Input material:
== Segment start ==

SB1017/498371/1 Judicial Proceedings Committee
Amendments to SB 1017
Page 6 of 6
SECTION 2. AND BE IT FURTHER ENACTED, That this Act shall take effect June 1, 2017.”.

== Segment end ==
== Segment start ==

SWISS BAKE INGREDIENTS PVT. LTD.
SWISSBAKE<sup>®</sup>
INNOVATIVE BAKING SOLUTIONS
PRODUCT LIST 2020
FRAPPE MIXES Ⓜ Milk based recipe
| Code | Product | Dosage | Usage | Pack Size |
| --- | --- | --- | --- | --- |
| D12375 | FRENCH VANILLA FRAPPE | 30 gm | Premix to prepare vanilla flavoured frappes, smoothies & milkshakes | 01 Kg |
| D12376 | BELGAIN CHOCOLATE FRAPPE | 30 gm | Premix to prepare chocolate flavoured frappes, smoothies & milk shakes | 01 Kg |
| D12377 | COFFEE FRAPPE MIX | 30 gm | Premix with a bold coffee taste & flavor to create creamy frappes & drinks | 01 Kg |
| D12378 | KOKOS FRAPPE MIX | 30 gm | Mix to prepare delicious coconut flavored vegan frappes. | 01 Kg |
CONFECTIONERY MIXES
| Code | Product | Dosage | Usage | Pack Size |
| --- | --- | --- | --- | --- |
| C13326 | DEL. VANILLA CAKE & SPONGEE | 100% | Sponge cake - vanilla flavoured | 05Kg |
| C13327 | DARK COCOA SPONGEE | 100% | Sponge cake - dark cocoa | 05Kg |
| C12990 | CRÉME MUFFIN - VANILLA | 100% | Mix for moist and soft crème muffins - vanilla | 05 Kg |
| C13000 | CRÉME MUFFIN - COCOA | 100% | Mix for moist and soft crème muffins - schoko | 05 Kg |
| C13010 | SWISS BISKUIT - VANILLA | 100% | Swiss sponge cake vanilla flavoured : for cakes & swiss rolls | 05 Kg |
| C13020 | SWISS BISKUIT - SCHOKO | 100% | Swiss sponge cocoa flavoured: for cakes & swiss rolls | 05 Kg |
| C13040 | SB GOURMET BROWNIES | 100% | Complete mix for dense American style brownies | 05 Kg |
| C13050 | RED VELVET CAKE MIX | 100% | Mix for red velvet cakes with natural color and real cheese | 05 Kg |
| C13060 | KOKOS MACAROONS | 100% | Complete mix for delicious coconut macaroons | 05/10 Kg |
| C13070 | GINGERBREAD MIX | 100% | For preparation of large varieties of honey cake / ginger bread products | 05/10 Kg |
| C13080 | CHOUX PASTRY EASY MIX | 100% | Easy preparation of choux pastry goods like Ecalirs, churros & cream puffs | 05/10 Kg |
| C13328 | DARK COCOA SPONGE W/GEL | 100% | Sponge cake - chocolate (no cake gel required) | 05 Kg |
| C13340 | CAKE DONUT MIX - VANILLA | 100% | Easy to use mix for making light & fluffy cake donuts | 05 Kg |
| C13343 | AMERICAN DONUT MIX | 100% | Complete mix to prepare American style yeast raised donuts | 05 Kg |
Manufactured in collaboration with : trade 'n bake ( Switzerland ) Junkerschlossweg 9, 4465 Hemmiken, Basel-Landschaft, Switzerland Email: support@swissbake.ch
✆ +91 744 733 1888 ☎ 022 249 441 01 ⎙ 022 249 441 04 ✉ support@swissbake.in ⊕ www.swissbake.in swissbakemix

== Segment end ==

Problem: An exact copy of the lines above, from the one containing "C13010 | SWISS" through the one containing "cheese | 05 Kg |", is the whole of the answer.

Response to this exercise:
| C13010 | SWISS BISKUIT - VANILLA | 100% | Swiss sponge cake vanilla flavoured : for cakes & swiss rolls | 05 Kg |
| C13020 | SWISS BISKUIT - SCHOKO | 100% | Swiss sponge cocoa flavoured: for cakes & swiss rolls | 05 Kg |
| C13040 | SB GOURMET BROWNIES | 100% | Complete mix for dense American style brownies | 05 Kg |
| C13050 | RED VELVET CAKE MIX | 100% | Mix for red velvet cakes with natural color and real cheese | 05 Kg |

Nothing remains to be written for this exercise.